**REQUIREMENT:** Each line below that includes the word "ring" adds one to the count; give that count and nothing else.

───── RECORDS TO USE

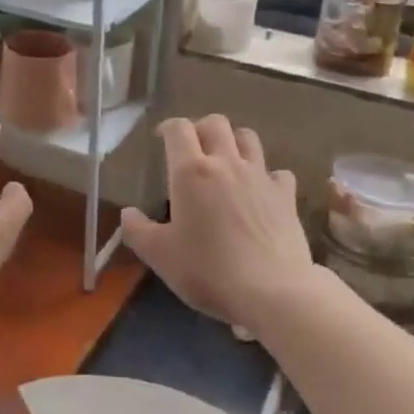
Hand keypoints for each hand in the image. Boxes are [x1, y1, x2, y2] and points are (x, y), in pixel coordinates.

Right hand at [120, 115, 316, 329]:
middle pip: (216, 123)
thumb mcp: (160, 256)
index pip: (179, 128)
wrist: (272, 291)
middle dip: (201, 129)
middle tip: (192, 149)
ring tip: (226, 161)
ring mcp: (260, 177)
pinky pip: (278, 172)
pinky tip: (261, 192)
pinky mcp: (286, 195)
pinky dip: (267, 176)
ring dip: (234, 141)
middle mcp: (227, 163)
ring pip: (248, 137)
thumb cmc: (208, 270)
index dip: (168, 127)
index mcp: (191, 172)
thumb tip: (127, 214)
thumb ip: (138, 231)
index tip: (161, 139)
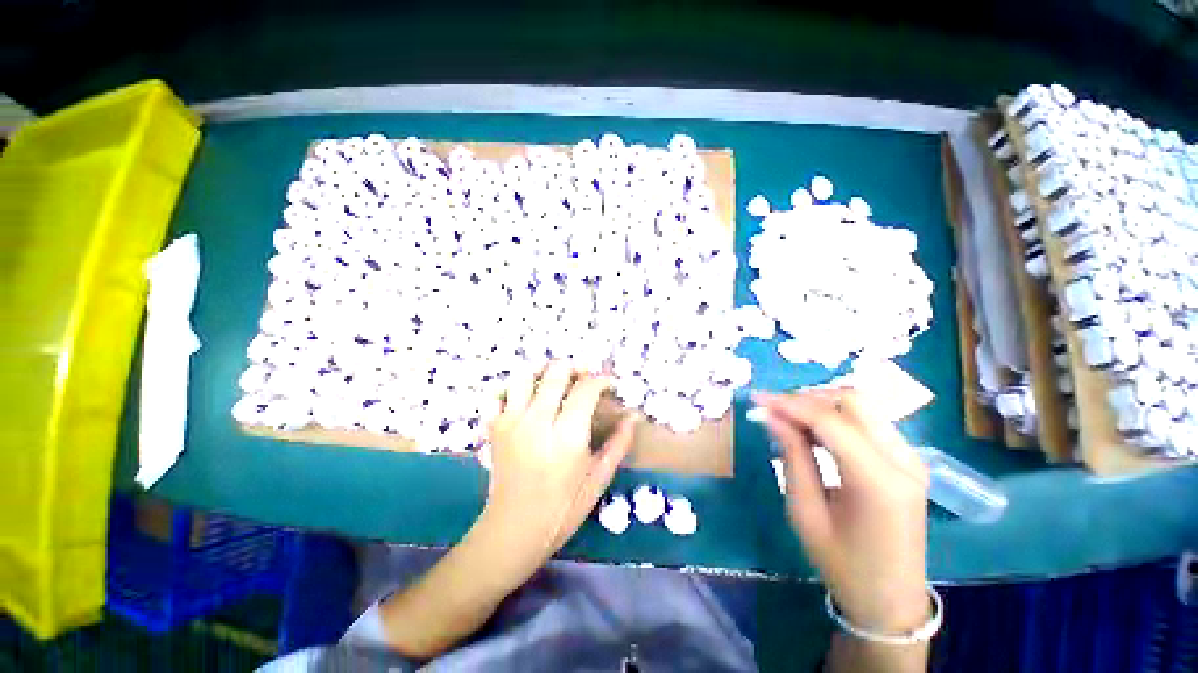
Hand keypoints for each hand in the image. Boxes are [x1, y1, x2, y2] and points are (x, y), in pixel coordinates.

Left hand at [480, 361, 636, 581]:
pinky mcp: (495, 428)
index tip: (608, 384)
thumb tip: (634, 416)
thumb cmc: (563, 508)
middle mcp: (538, 421)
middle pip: (555, 373)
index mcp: (568, 436)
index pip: (586, 389)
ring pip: (524, 376)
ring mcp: (512, 422)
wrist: (514, 530)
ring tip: (555, 380)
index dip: (600, 379)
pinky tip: (526, 397)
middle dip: (574, 367)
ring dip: (543, 372)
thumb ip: (618, 444)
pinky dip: (512, 389)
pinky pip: (498, 394)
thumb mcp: (598, 479)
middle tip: (584, 375)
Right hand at [755, 389, 930, 633]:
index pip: (830, 421)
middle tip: (773, 410)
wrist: (891, 601)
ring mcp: (911, 459)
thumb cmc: (843, 565)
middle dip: (807, 399)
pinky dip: (835, 419)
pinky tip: (812, 433)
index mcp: (879, 481)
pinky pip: (868, 423)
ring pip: (861, 407)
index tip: (756, 400)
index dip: (789, 404)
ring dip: (820, 406)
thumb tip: (770, 417)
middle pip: (853, 401)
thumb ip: (792, 457)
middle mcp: (903, 461)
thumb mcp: (806, 513)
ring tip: (787, 420)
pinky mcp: (907, 461)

──────────

**OUTPUT FOR THIS TASK:** 12